[What this task involves]:
Please copy each line below that contains the word "Zylinder".

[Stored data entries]
● ● ● ●

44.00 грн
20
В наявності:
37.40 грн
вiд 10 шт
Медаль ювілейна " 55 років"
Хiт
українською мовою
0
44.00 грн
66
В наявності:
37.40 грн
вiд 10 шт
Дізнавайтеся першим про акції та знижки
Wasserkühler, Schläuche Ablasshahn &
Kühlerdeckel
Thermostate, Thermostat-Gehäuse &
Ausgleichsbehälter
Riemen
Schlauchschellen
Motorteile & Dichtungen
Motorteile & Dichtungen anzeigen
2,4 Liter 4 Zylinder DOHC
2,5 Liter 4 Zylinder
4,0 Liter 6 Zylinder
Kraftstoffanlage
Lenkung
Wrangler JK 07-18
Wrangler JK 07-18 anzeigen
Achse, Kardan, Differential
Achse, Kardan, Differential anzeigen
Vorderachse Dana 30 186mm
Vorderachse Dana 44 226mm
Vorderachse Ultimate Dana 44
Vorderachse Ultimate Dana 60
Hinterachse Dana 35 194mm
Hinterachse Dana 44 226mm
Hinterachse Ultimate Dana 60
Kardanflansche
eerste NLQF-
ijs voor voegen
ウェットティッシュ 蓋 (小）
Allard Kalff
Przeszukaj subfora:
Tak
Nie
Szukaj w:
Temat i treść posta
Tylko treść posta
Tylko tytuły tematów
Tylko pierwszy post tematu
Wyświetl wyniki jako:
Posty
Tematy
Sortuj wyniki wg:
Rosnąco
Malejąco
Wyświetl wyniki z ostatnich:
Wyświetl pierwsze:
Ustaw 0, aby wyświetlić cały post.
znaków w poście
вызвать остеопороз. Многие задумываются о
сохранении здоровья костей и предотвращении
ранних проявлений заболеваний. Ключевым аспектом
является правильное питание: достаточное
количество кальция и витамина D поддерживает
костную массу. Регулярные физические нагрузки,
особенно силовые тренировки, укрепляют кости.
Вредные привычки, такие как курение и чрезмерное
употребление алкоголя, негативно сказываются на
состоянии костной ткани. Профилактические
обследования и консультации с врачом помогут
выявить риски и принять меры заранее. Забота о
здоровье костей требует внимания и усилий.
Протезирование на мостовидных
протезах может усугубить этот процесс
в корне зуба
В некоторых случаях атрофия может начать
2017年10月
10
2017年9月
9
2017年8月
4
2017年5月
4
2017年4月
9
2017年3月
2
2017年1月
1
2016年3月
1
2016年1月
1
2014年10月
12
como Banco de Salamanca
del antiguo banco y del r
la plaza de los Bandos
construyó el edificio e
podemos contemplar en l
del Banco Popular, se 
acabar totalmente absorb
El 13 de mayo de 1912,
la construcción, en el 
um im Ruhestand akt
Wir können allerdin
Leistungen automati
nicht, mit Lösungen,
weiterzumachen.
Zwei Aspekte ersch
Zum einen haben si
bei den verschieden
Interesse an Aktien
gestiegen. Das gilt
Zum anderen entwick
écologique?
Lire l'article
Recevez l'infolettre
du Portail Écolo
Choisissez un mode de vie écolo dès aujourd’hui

● ● ● ●

[Solution for this problem]:
2,4 Liter 4 Zylinder DOHC
2,5 Liter 4 Zylinder
4,0 Liter 6 Zylinder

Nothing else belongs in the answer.